Between which latitudes are sources/sinks of CO2?

Answer 16

• shelves located betw 30 and 90* latitude tend to be CO2 sinks
• shelves betw equator and 30° lat tend to be sources of CO2

Question 17

What is the difference between the trophic state of continental shelves of pre-industrial times vs today?

Answer 17

pre-industrial times = continental shelves were probably heterotrophic

today, shelves are a CO2 sink, so autotrophic

Question 18

What are the possibilities of why today’s shelves are CO2 sinks?

Answer 18

• result of enhanced biological uptake of CO2 due to stimulation of shelf prim production by increased anthropogenic inputs from land
• or, increased physical uptake of atmospheric CO2 as atmos CO2 levels have increased more than those of shelf waters

Question 19

What trophic state are estuaries in? What does this contrast with?

Answer 19

Heterotrophic; they’re CO2 sources to the atmosphere.

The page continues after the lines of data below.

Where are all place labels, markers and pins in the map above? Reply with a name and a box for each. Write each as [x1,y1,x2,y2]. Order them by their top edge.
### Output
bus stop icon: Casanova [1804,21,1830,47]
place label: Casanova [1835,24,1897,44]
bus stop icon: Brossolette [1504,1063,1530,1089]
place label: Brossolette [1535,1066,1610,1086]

this contrasts with shelves, which are autotrophic as they’re CO2 sinks.

Question 20

How much does the COASTAL OCEAN SINK constitute the global ocean sea-air flux?

Answer 20

around 21%

Question 21

What is the principle allochthonous source of carbon to the coastal ocean?

Answer 21

Rivers. around 55% is in inorganic carbon form, and 45% in organic carbon.